This methodology allows for definitive validation of antibody specificity and provides essential negative controls for subsequent experiments . For C9orf16, this approach would follow similar protocols to those used for validating other proteins like C9ORF72, where knockout cell lines revealed which commercial antibodies were truly specific .

What are the optimal conditions for C9orf16 immunohistochemistry?

Based on published research protocols for C9orf16 detection in PDAC tissue samples, the following conditions are recommended:

  • Sample preparation: Deparaffinize slides and perform antigen retrieval by heating in citrate buffer (pH 6.0)

  • Peroxidase blocking: Treat with 3% hydrogen peroxide

  • Primary antibody: Use C9orf16 antibody (Sigma-Aldrich, HPA020725) at 1:500 dilution

  • Secondary antibody: Apply goat anti-rabbit IgG H&L (HRP) (e.g., Abcam ab6721) at 1:1000 dilution

  • Visualization: Use DAB substrate kit according to manufacturer's instructions

  • Evaluation: Count stained cells in at least 500 tumor cells across five different fields

These conditions have been empirically determined in PDAC research and should be optimized for specific experimental contexts.

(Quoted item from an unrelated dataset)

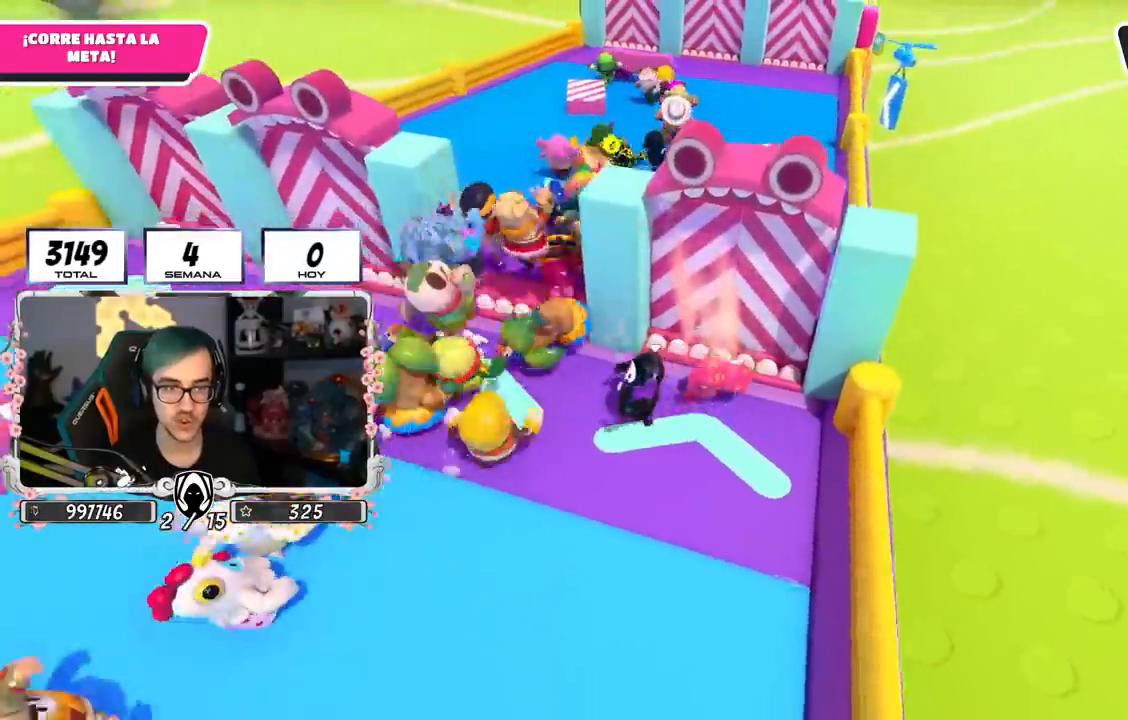
{"buttons": ["CROSS"], "left_stick": "up", "right_stick": "center", "events": [[50, "left_stick", "up-left"], [150, "right_stick", "center"], [167, "left_stick", "up"], [434, "CROSS", "down"]]}
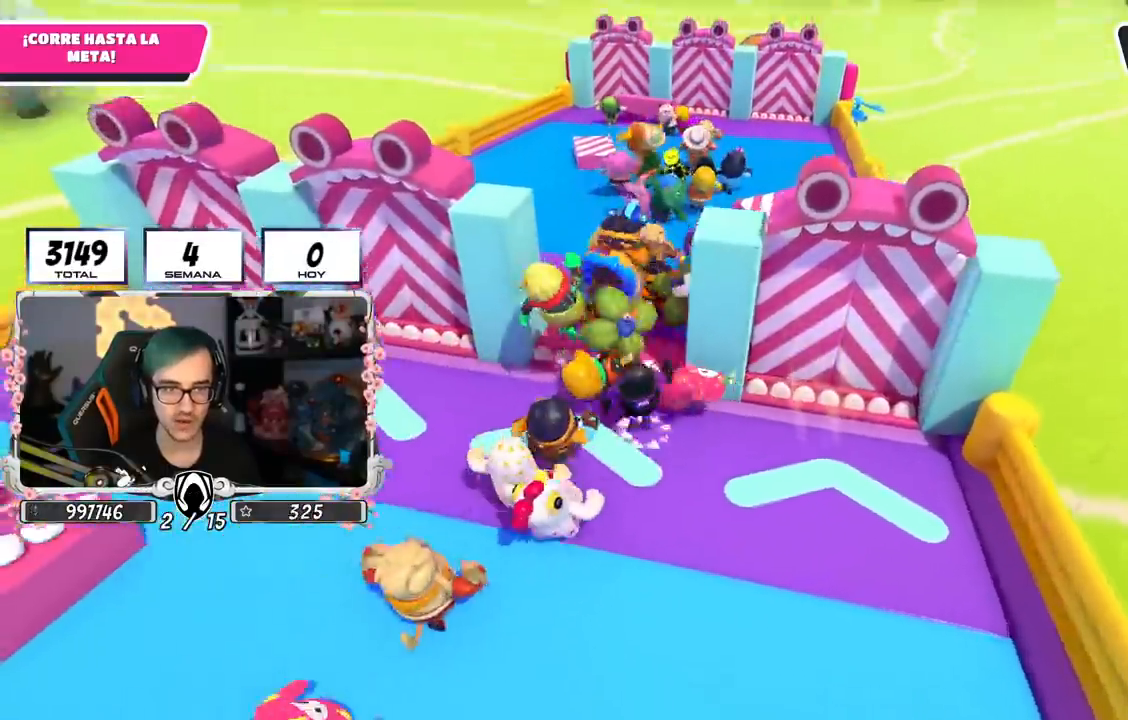
{"buttons": [], "left_stick": "up", "right_stick": "center", "events": [[134, "CROSS", "up"], [317, "right_stick", "up"], [501, "right_stick", "center"]]}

How should C9orf16 knockdown/overexpression experiments be designed?

For functional studies of C9orf16, researchers can use lentiviral approaches:

  • For knockdown: Use C9orf16 shRNA lentiviral particles (similar to Santa Cruz sc-92859-V mentioned for other procedures)

  • For overexpression: Use C9orf16 lentiviral activation particles (similar to Santa Cruz sc-413133-LAC used in related studies)

  • Infection protocol: Infect target cells with lentivirus for 48 hours

  • Selection: Treat with puromycin to select successfully modified cells

  • Validation: Confirm knockdown or activation efficiency via real-time PCR or western blotting

  • Functional analysis: Assess effects on cell proliferation (MTT assay), invasion, or chemotherapy resistance

This approach allows for direct assessment of C9orf16's functional role in cancer cell biology.

What methods can be used to study C9orf16's role in chemotherapy resistance?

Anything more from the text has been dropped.